If repetition of digits is allowed, how many five-digit numbers less than 13000 are possible such that the product of the digits of the number is 96?

• A. 24
• B. 30
• C. 36
• D. 42
• E. 46

Answer 1

The Correct Option is C

\(96 = 2^5 \times 3\)

Possible \(5\)-digit numbers less than \(13000\):

\(11268, 11348, 11446, 12238, 12246, 12344\)

For \(11268\), if the number is of the form \(11xxx\), we can arrange \(2, 6\) and \(8\) in \(3! = 6\) ways

If the number is of the form \(12xxx\), we can arrange \(1, 6\) and \(8\) in \(3! = 6\) ways

So, \(11268\) can be arranged in \(3! + 3! = 6 + 6 = 12\) ways.

For \(11348\), the number has to be of the form \(11xxx\)

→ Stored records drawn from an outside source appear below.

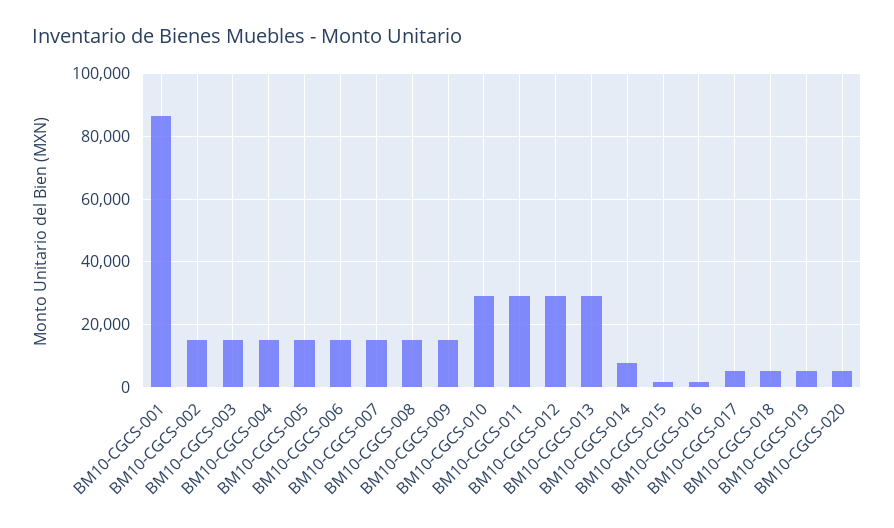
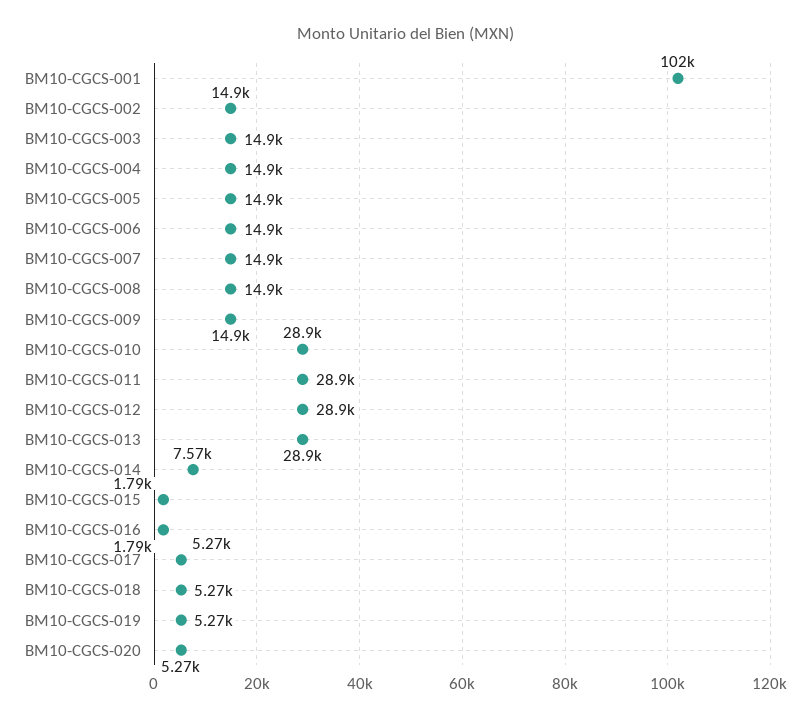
  {
-   "BM10-CGCS-001": 86000,
+   "BM10-CGCS-001": 102000,
    "BM10-CGCS-002": 14900,
    "BM10-CGCS-003": 14900,
    "BM10-CGCS-004": 14900,
    "BM10-CGCS-005": 14900,
    "BM10-CGCS-006": 14900,
    "BM10-CGCS-007": 14900,
    "BM10-CGCS-008": 14900,
    "BM10-CGCS-009": 14900,
    "BM10-CGCS-010": 28900,
    "BM10-CGCS-011": 28900,
    "BM10-CGCS-012": 28900,
    "BM10-CGCS-013": 28900,
    "BM10-CGCS-014": 7570,
    "BM10-CGCS-015": 1790,
    "BM10-CGCS-016": 1790,
    "BM10-CGCS-017": 5270,
    "BM10-CGCS-018": 5270,
    "BM10-CGCS-019": 5270,
    "BM10-CGCS-020": 5270
  }

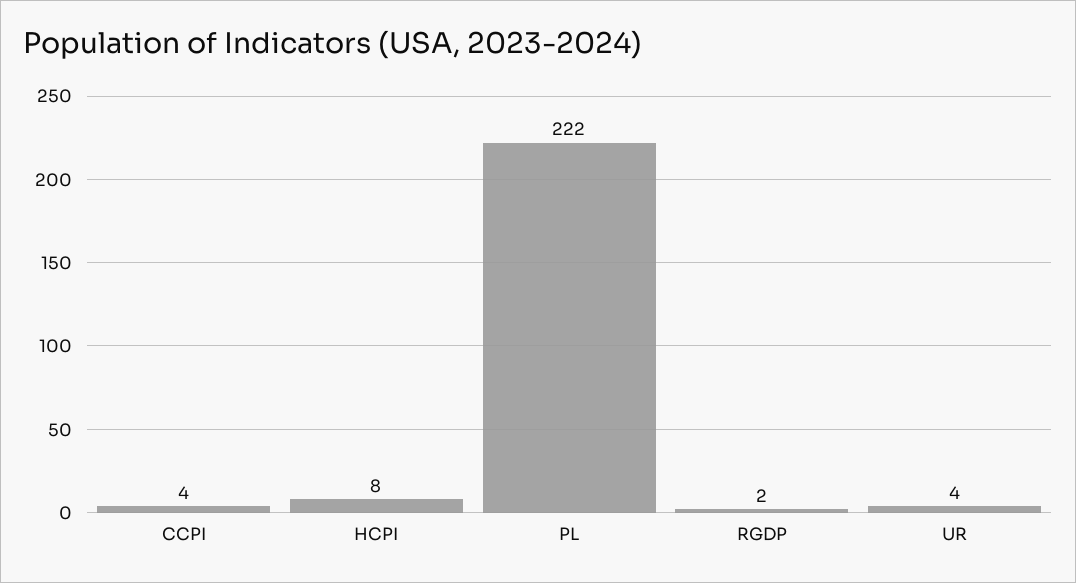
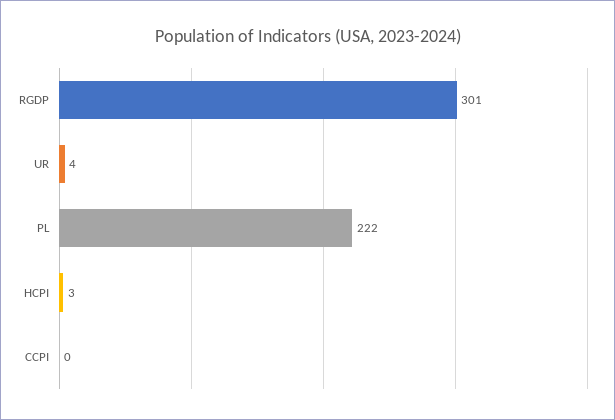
  {
-   "CCPI": 4,
+   "CCPI": 0,
-   "HCPI": 8,
+   "HCPI": 3,
    "PL": 222,
-   "RGDP": 2,
+   "RGDP": 301,
    "UR": 4
  }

So, \(3, 4\) and \(8\) can be arranged in \(3! = 6\) ways

For \(11446\), the number has to be of the form \(11xxx\)

So, \(4, 4\) and \(6\) can be arranged in = \(\frac{3!}{2!} = 3\) ways

For \(12238\), the number has to be of the form \(12xxx\)

So, \(2, 3\) and \(8\) can be arranged in \(3!\) ways = \(6\) ways

Similarly, \(12246\) can be arranged in \(3!\) ways = \(6\) ways

And \(12344\) can be arranged in = \(\frac{3!}{2!} = 3\) ways

Thus, total number of \(5\)-digit numbers = \(12 + 6 + 3 + 6 + 6 + 3 = 36\)

Hence, option C is the correct answer.